Foulkes presented the findings at the end of April at the European Society of Cardiology Preventive Cardiology Congress in Athens. He says the reception was enthusiastic. 

"There was a lot of interest specifically in the findings from this study because, as Emma put it nicely, this study was a good way of synthesizing a large body of research into a clear and simple message." 

The message came as a surprise to the audience, he adds. "A lot of the cardiologists in the audience who work with these patients were quite shocked to realize how big the difference was in fitness scores. Both groups otherwise look reasonably healthy based on their resting heart function and blood pressure results."

But as Foulkes points out, a strength of a metric such as cardiorespiratory fitness is that it measures how well the cardiovascular system works under stress, so it may help unmask subtle problems that aren't apparent when heart function or blood pressure are measured at rest.

Weinkauf and Fyfe's conference abstract presenting their preliminary findings was published in the European Journal of Preventive Cardiology, and the full paper has been submitted to JAMA Pediatrics.

"It's been really cool to have the opportunity from the Faculty of Nursing and through the honors program to bridge the gap between clinical work and research, and see how those two connect. There's so much to nursing and so much to health sciences, but seeing the research aspect has been such a privilege." 

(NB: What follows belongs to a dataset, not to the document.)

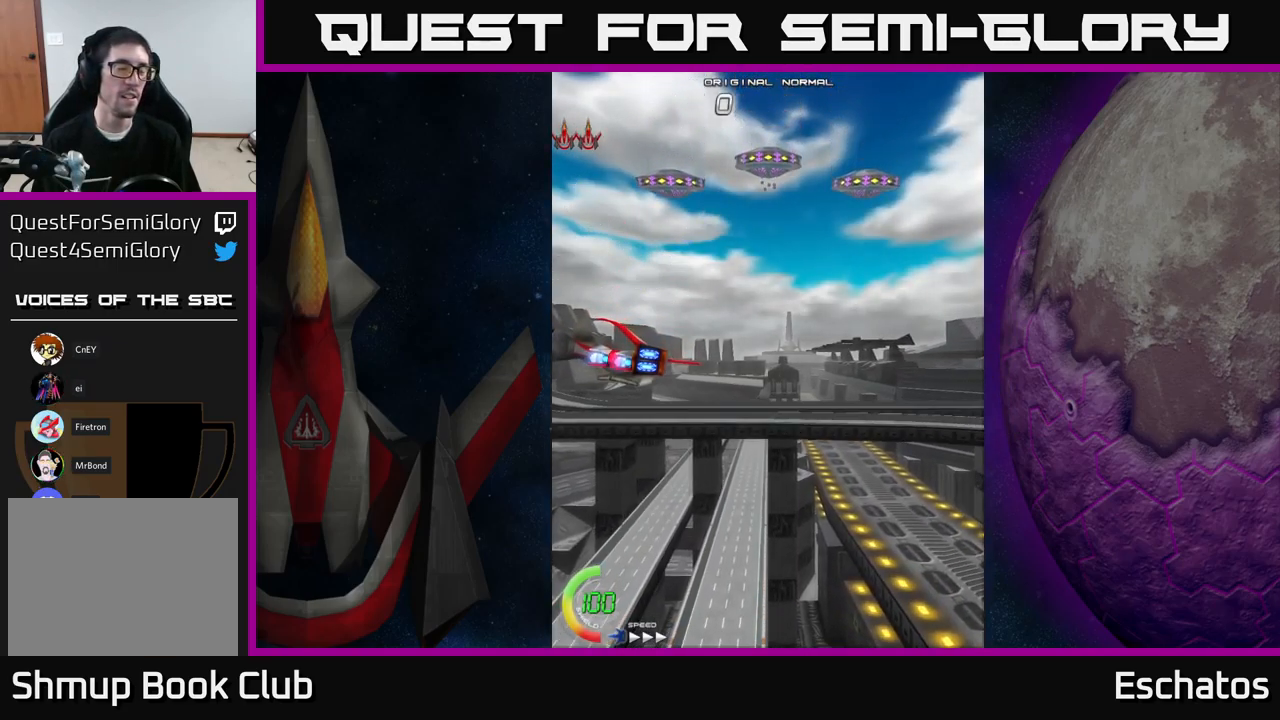
{"buttons": ["DPAD_UP"], "right_stick": "center", "events": [[217, "A", "up"]]}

She adds, "Kaitlin and I are so grateful for our supervisors (Foulkes and Haykowsky) and also the Faculty of Nursing for allowing us to have the opportunity to get our feet wet — doing research and connecting the dots between all the cardiac patients we see in the hospital and knowing that there is something we can do about it. But the research has to be done to create these exercise rehabilitation programs to see a difference in the clinical setting."

Foulkes says the U of A is doing a great job of promoting students' success and creating leaders in the process.

"It's refreshing to come to a university where student research is encouraged right from the undergraduate level. And it's great to have these mentoring opportunities to help students who might not necessarily be on the pure research track to still gain these skill sets that will help them in their clinical practice."